§ Provided data
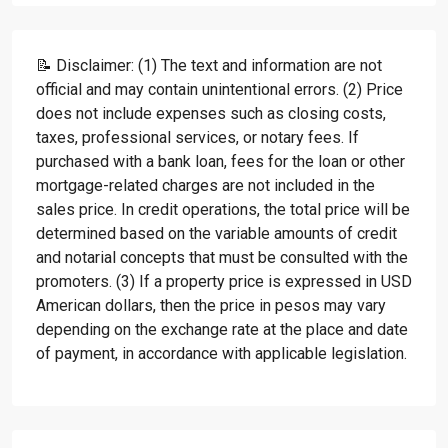
📝 Disclaimer: (1) The text and information are not
official and may contain unintentional errors. (2) Price
does not include expenses such as closing costs,
taxes, professional services, or notary fees. If
purchased with a bank loan, fees for the loan or other
mortgage-related charges are not included in the
sales price. In credit operations, the total price will be
determined based on the variable amounts of credit
and notarial concepts that must be consulted with the
promoters. (3) If a property price is expressed in USD
American dollars, then the price in pesos may vary
depending on the exchange rate at the place and date
of payment, in accordance with applicable legislation.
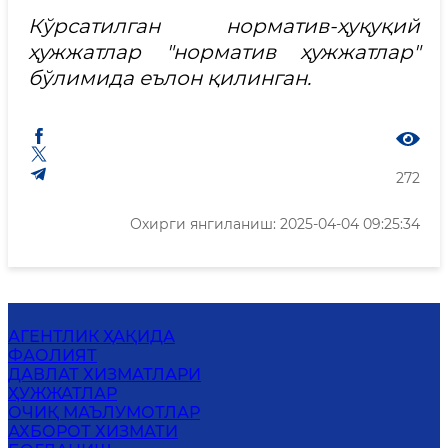
Кўрсатилган норматив-ҳуқуқий
ҳужжатлар "норматив ҳужжатлар"
бўлимида еълон қилинган.
272
Охирги янгиланиш: 2025-04-04 09:25:34
АГЕНТЛИК ҲАҚИДА
ФАОЛИЯТ
ДАВЛАТ ХИЗМАТЛАРИ
ҲУЖЖАТЛАР
ОЧИҚ МАЪЛУМОТЛАР
АХБОРОТ ХИЗМАТИ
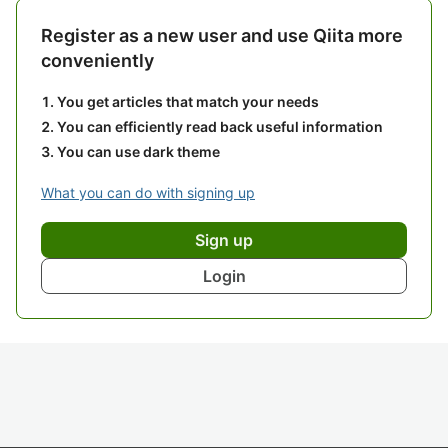
Register as a new user and use Qiita more
conveniently
You get articles that match your needs
You can efficiently read back useful information
You can use dark theme
What you can do with signing up
Sign up
Login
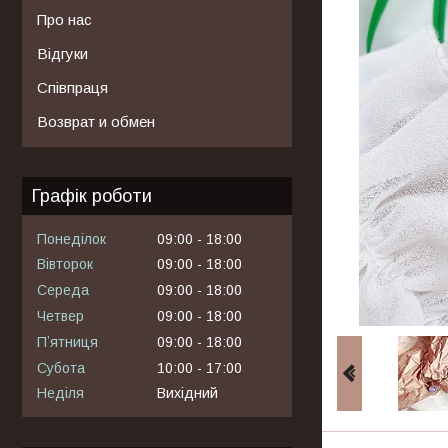
Про нас
Відгуки
Співпраця
Возврат и обмен
Графік роботи
Понеділок
09:00
18:00
Вівторок
09:00
18:00
Середа
09:00
18:00
Четвер
09:00
18:00
Пʼятниця
09:00
18:00
Субота
10:00
17:00
Неділя
Вихідний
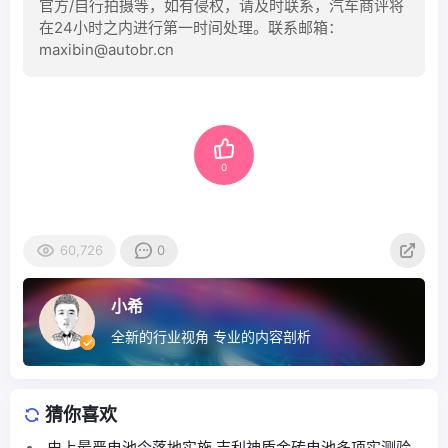
官方/自行拍摄等，如有侵权，请及时联系，汽车商评将
在24小时之内进行第一时间处理。联系邮箱：
maxibin@autobr.cn
0
60,726
0
小希
全新的行业视角 专业的内容剖析
猜你喜欢
史上最严电池令落地实施 吉利神盾金砖电池多项实测验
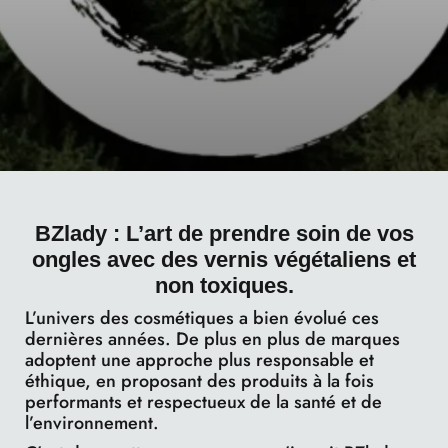
BZlady : L’art de prendre soin de vos
ongles avec des vernis végétaliens et
non toxiques.
L’univers des cosmétiques a bien évolué ces
dernières années. De plus en plus de marques
adoptent une approche plus responsable et
éthique, en proposant des produits à la fois
performants et respectueux de la santé et de
l’environnement.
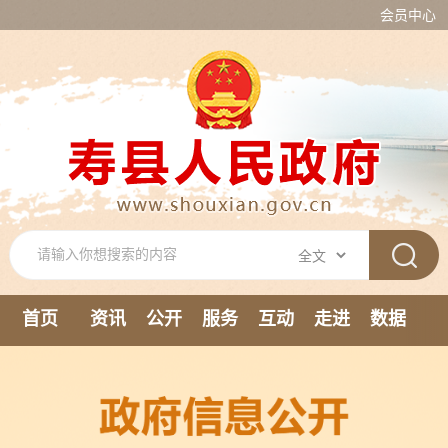
会员中心
首页
资讯
公开
服务
互动
走进
数据
新媒体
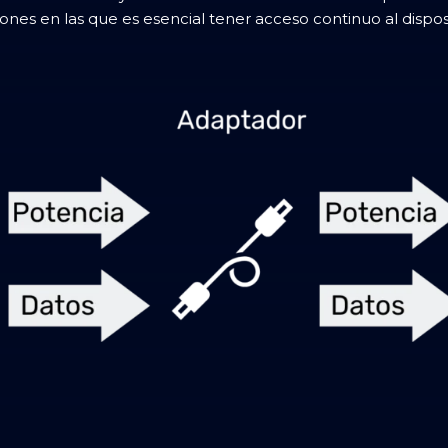
es en las que es esencial tener acceso continuo al disposit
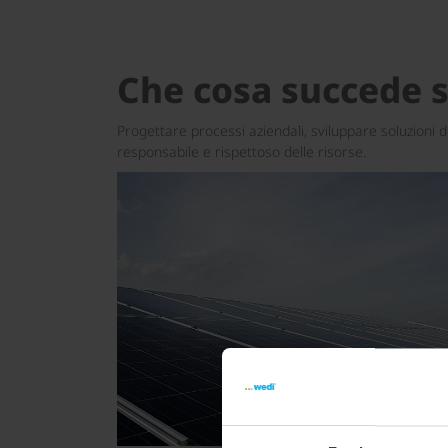
Che cosa succede se 
Progettare processi aziendali, sviluppare soluzioni d
responsabile e rispettoso delle risorse.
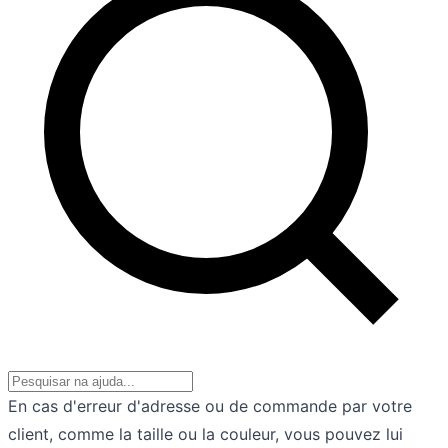
En cas d'erreur d'adresse ou de commande par votre
client, comme la taille ou la couleur, vous pouvez lui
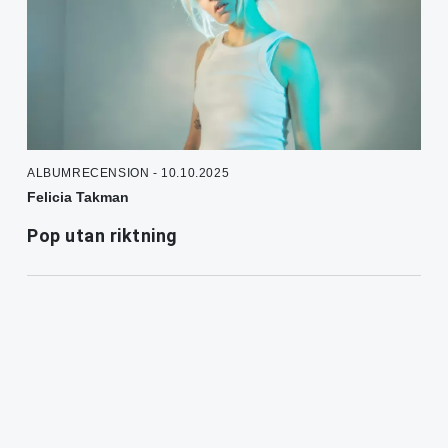
ALBUMRECENSION - 10.10.2025
Felicia Takman
Pop utan riktning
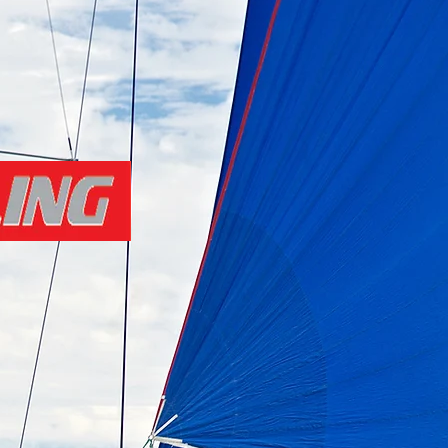
AS
More...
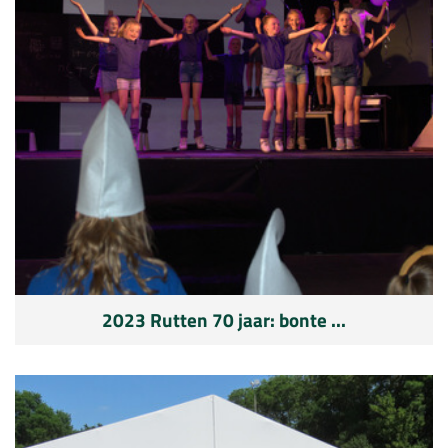
2023 Rutten 70 jaar: bonte ...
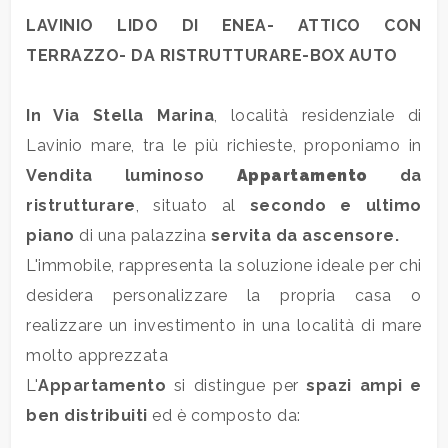
Prezzo
LAVINIO LIDO DI ENEA- ATTICO CON
TERRAZZO- DA RISTRUTTURARE-BOX AUTO
In Via Stella Marina
, località residenziale di
Lavinio mare, tra le più richieste, proponiamo in
Vendita
luminoso
Appartamento
da
Totale
ristrutturare
, situato al
secondo e ultimo
mq
piano
di una palazzina
servita da ascensore.
L'immobile, rappresenta la soluzione ideale per chi
desidera personalizzare la propria casa o
realizzare un investimento in una località di mare
molto apprezzata
L'
Appartamento
si distingue per
spazi ampi e
Locali
ben distribuiti
ed è composto da:
minimi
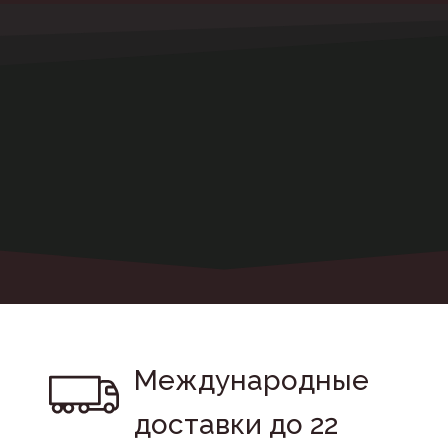
Международные 
доставки до 22 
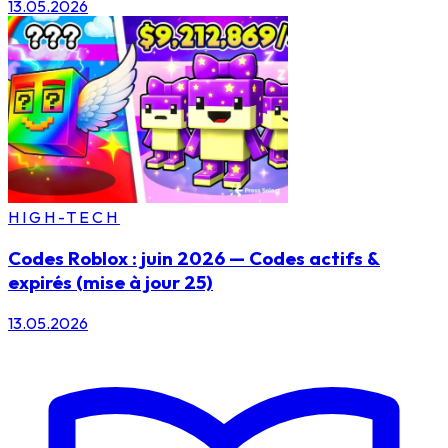
13.05.2026
HIGH-TECH
Codes Roblox : juin 2026 — Codes actifs &
expirés (mise à jour 25)
13.05.2026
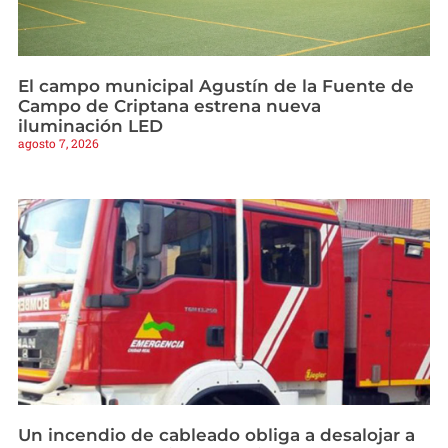
El campo municipal Agustín de la Fuente de
Campo de Criptana estrena nueva
iluminación LED
agosto 7, 2026
Un incendio de cableado obliga a desalojar a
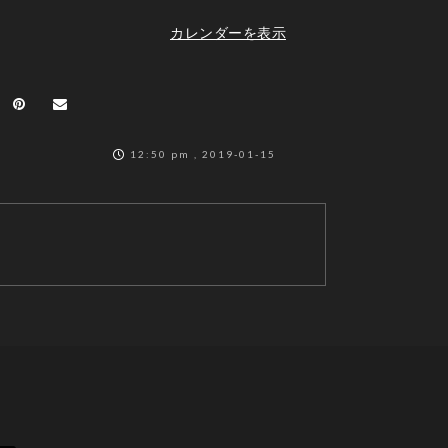
カレンダーを表示
12:50 pm , 2019-01-15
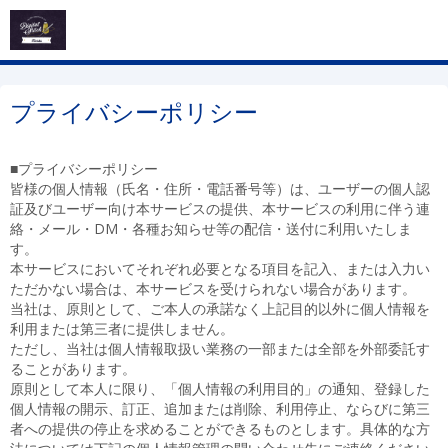
プライバシーポリシー
■プライバシーポリシー
皆様の個人情報（氏名・住所・電話番号等）は、ユーザーの個人認
証及びユーザー向け本サービスの提供、本サービスの利用に伴う連
絡・メール・DM・各種お知らせ等の配信・送付に利用いたしま
す。
本サービスにおいてそれぞれ必要となる項目を記入、または入力い
ただかない場合は、本サービスを受けられない場合があります。
当社は、原則として、ご本人の承諾なく上記目的以外に個人情報を
利用または第三者に提供しません。
ただし、当社は個人情報取扱い業務の一部または全部を外部委託す
ることがあります。
原則として本人に限り、「個人情報の利用目的」の通知、登録した
個人情報の開示、訂正、追加または削除、利用停止、ならびに第三
者への提供の停止を求めることができるものとします。具体的な方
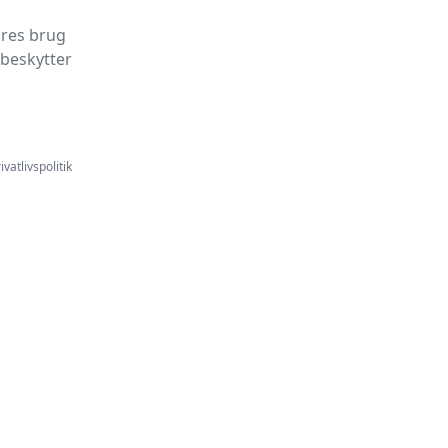
ores brug
 beskytter
ivatlivspolitik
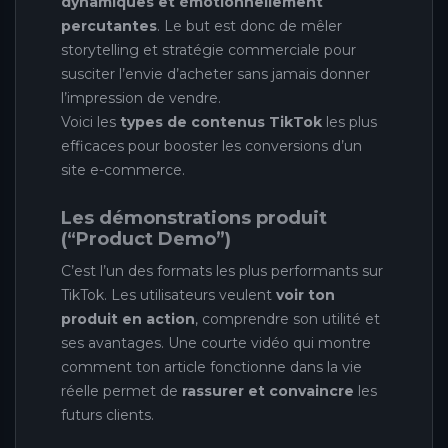
dynamiques et émotionnellement
percutantes
. Le but est donc de mêler
storytelling et stratégie commerciale pour
susciter l’envie d’acheter sans jamais donner
l’impression de vendre.
Voici les
types de contenus TikTok
les plus
efficaces pour booster les conversions d’un
site e-commerce.
Les démonstrations produit
(“Product Demo”)
C’est l’un des formats les plus performants sur
TikTok. Les utilisateurs veulent
voir ton
produit en action
, comprendre son utilité et
ses avantages. Une courte vidéo qui montre
comment ton article fonctionne dans la vie
réelle permet de
rassurer et convaincre
les
futurs clients.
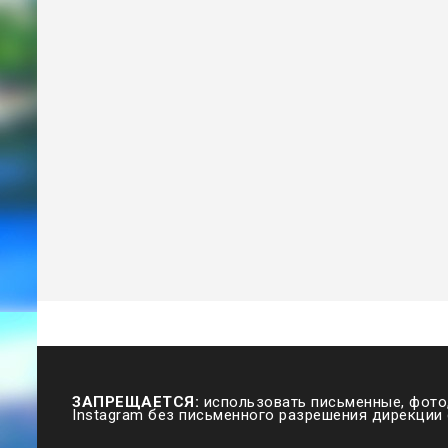
ЗАПРЕЩАЕТСЯ:
использовать письменные, фото,
Instagram без письменного разрешения дирекции 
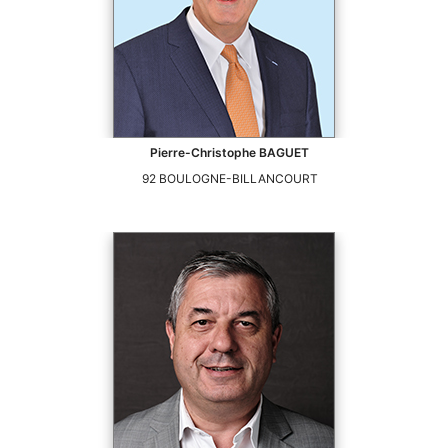
Pierre-Christophe
BAGUET
92
BOULOGNE-BILLANCOURT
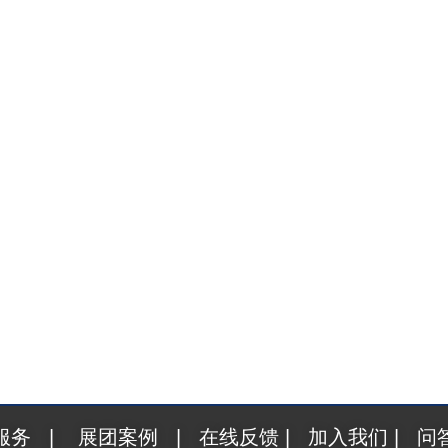
6开幕在即！天涯展览展团已就位，直击布展现场 202
服务
|
展团案例
|
在线反馈
|
加入我们
|
问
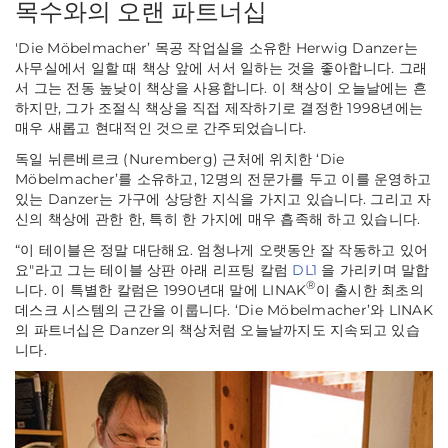
목수와의 오랜 파트너십
'Die Möbelmacher’ 목공 작업실을 소유한 Herwig Danzer는
사무실에서 일할 때 책상 앞에 서서 일하는 것을 좋아합니다. 그래
서 그는 전동 높낮이 책상을 사용합니다. 이 책상이 오늘날에는 흔
하지만, 그가 조절식 책상을
직접
제작하기로 결정한 1998년에는
매우 새롭고 현대적인 것으로 간주되었습니다.
독일 뉘른베르크 (Nuremberg) 근처에 위치한 ‘Die
Möbelmacher’를 소유하고, 12명의 전문가를 두고 이를 운영하고
있는 Danzer는 가구에 상당한 지식을 가지고 있습니다. 그리고 자
신의 책상에 관한 한, 특히 한 가지에 매우 흡족해 하고 있습니다.
“이 테이블은 정말 대단해요. 엄청나게 오랫동안 잘 작동하고 있어
요"
라고 그는 테이블 상판 아래 리프팅 칼럼
DL1
을 가리키며 말합
®
니다. 이 특별한 칼럼은 1990년대 말에 LINAK
이 출시한 최초의
데스크 시스템의 근간을 이룹니다. ‘Die Möbelmacher’와 LINAK
의 파트너십은 Danzer의 책상처럼 오늘날까지도 지속되고 있습
니다.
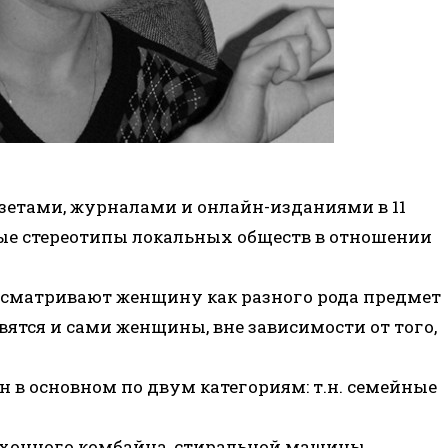
азетами, журналами и онлайн-изданиями в 11
ые стереотипы локальных обществ в отношении
сматривают женщину как разного рода предмет
вятся и сами женщины, вне зависимости от того,
в основном по двум категориям: т.н. семейные
онного комбайна, стиральной машины,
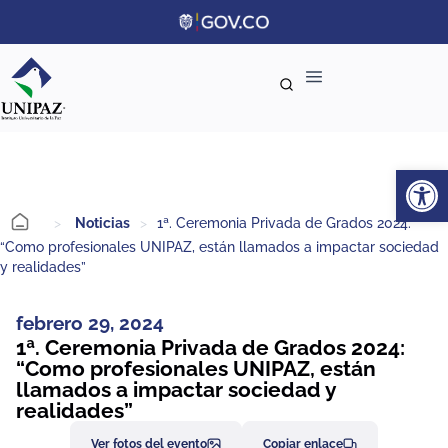
Ab
>
Noticias
>
1ª. Ceremonia Privada de Grados 2024:
“Como profesionales UNIPAZ, están llamados a impactar sociedad
y realidades”
febrero 29, 2024
1ª. Ceremonia Privada de Grados 2024:
“Como profesionales UNIPAZ, están
llamados a impactar sociedad y
realidades”
Ver fotos del evento
Copiar enlace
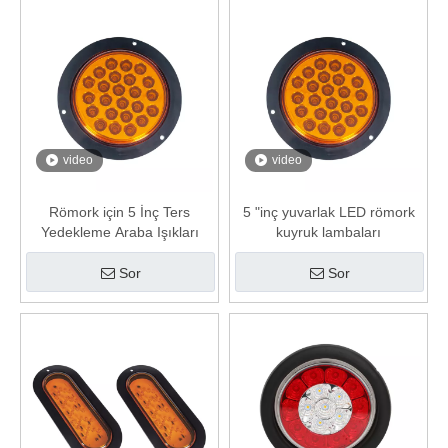
video
video
Römork için 5 İnç Ters
5 "inç yuvarlak LED römork
Yedekleme Araba Işıkları
kuyruk lambaları
Sor
Sor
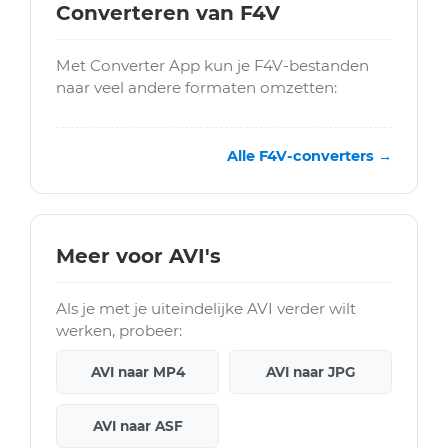
Converteren van F4V
Met Converter App kun je F4V-bestanden
naar veel andere formaten omzetten:
Alle F4V-converters →
Meer voor AVI's
Als je met je uiteindelijke AVI verder wilt
werken, probeer:
AVI naar MP4
AVI naar JPG
AVI naar ASF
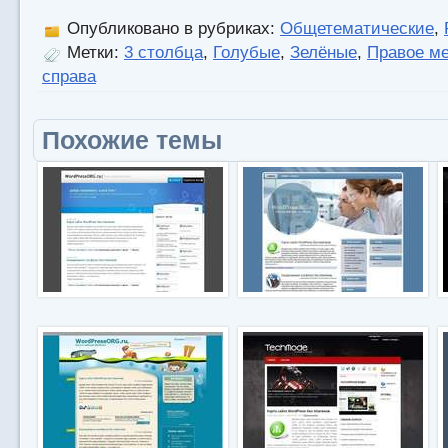
Опубликовано в рубриках:
Общетематические
,
Метки:
3 столбца
,
Голубые
,
Зелёные
,
Правое м
справа
Похожие темы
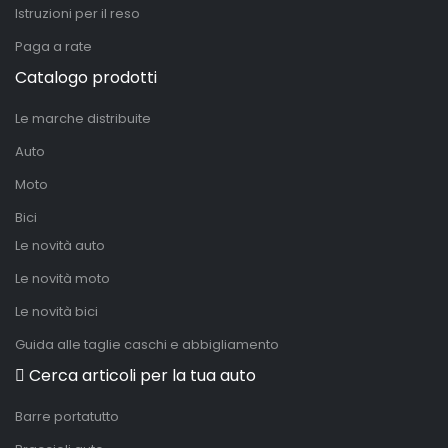
Istruzioni per il reso
Paga a rate
Catalogo prodotti
Le marche distribuite
Auto
Moto
Bici
Le novità auto
Le novità moto
Le novità bici
Guida alle taglie caschi e abbigliamento
Cerca articoli per la tua auto
Barre portatutto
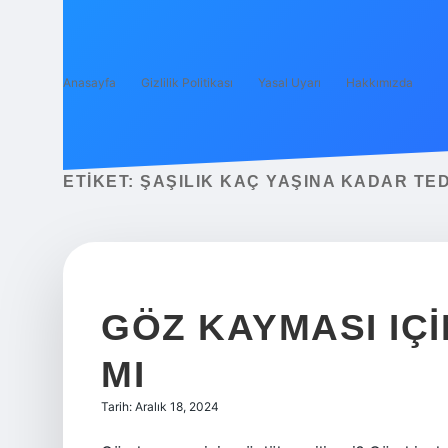
Anasayfa
Gizlilik Politikası
Yasal Uyarı
Hakkımızda
ETIKET:
ŞAŞILIK KAÇ YAŞINA KADAR TED
GÖZ KAYMASI IÇI
MI
Tarih: Aralık 18, 2024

§ Assignment
Recast the lines of the data from the one containing "Pierre-Christophe" through the end of the data, both included, as a numbered list with blank lines omitted. Leave the pictures out of the answer.

§ Exercise response
1. Pierre-Christophe
2. BAGUET
3. 92
4. BOULOGNE-BILLANCOURT
5. 6开幕在即！天涯展览展团已就位，直击布展现场 202
6. 服务
7. |
8. 展团案例
9. |
10. 在线反馈
11. |
12. 加入我们
13. |
14. 问
15. 목수와의 오랜 파트너십
16. 'Die Möbelmacher’ 목공 작업실을 소유한 Herwig Danzer는
17. 사무실에서 일할 때 책상 앞에 서서 일하는 것을 좋아합니다. 그래
18. 서 그는 전동 높낮이 책상을 사용합니다. 이 책상이 오늘날에는 흔
19. 하지만, 그가 조절식 책상을
20. 직접
21. 제작하기로 결정한 1998년에는
22. 매우 새롭고 현대적인 것으로 간주되었습니다.
23. 독일 뉘른베르크 (Nuremberg) 근처에 위치한 ‘Die
24. Möbelmacher’를 소유하고, 12명의 전문가를 두고 이를 운영하고
25. 있는 Danzer는 가구에 상당한 지식을 가지고 있습니다. 그리고 자
26. 신의 책상에 관한 한, 특히 한 가지에 매우 흡족해 하고 있습니다.
27. “이 테이블은 정말 대단해요. 엄청나게 오랫동안 잘 작동하고 있어
28. 요"
29. 라고 그는 테이블 상판 아래 리프팅 칼럼
30. DL1
31. 을 가리키며 말합
32. ®
33. 니다. 이 특별한 칼럼은 1990년대 말에 LINAK
34. 이 출시한 최초의
35. 데스크 시스템의 근간을 이룹니다. ‘Die Möbelmacher’와 LINAK
36. 의 파트너십은 Danzer의 책상처럼 오늘날까지도 지속되고 있습
37. 니다.
38. азетами, журналами и онлайн-изданиями в 11
39. ые стереотипы локальных обществ в отношении
40. сматривают женщину как разного рода предмет
41. вятся и сами женщины, вне зависимости от того,
42. в основном по двум категориям: т.н. семейные
43. онного комбайна, стиральной машины,
44. Ab
45. >
46. Noticias
47. >
48. 1ª. Ceremonia Privada de Grados 2024:
49. “Como profesionales UNIPAZ, están llamados a impactar sociedad
50. y realidades”
51. febrero 29, 2024
52. 1ª. Ceremonia Privada de Grados 2024:
53. “Como profesionales UNIPAZ, están
54. llamados a impactar sociedad y
55. realidades”
56. Ver fotos del evento
57. Copiar enlace
58. video
59. video
60. Römork için 5 İnç Ters
61. 5 "inç yuvarlak LED römork
62. Yedekleme Araba Işıkları
63. kuyruk lambaları
64. Sor
65. Sor
66. Converteren van F4V
67. Met Converter App kun je F4V-bestanden
68. naar veel andere formaten omzetten:
69. Alle F4V-converters →
70. Meer voor AVI's
71. Als je met je uiteindelijke AVI verder wilt
72. werken, probeer:
73. AVI naar MP4
74. AVI naar JPG
75. AVI naar ASF
76. Опубликовано в рубриках:
77. Общетематические
78. ,
79. Метки:
80. 3 столбца
81. ,
82. Голубые
83. ,
84. Зелёные
85. ,
86. Правое м
87. справа
88. Похожие темы
89. Istruzioni per il reso
90. Paga a rate
91. Catalogo prodotti
92. Le marche distribuite
93. Auto
94. Moto
95. Bici
96. Le novità auto
97. Le novità moto
98. Le novità bici
99. Guida alle taglie caschi e abbigliamento
100. Cerca articoli per la tua auto
101. Barre portatutto
102. Anasayfa
103. Gizlilik Politikası
104. Yasal Uyarı
105. Hakkımızda
106. ETIKET:
107. ŞAŞILIK KAÇ YAŞINA KADAR TED
108. GÖZ KAYMASI IÇI
109. MI
110. Tarih: Aralık 18, 2024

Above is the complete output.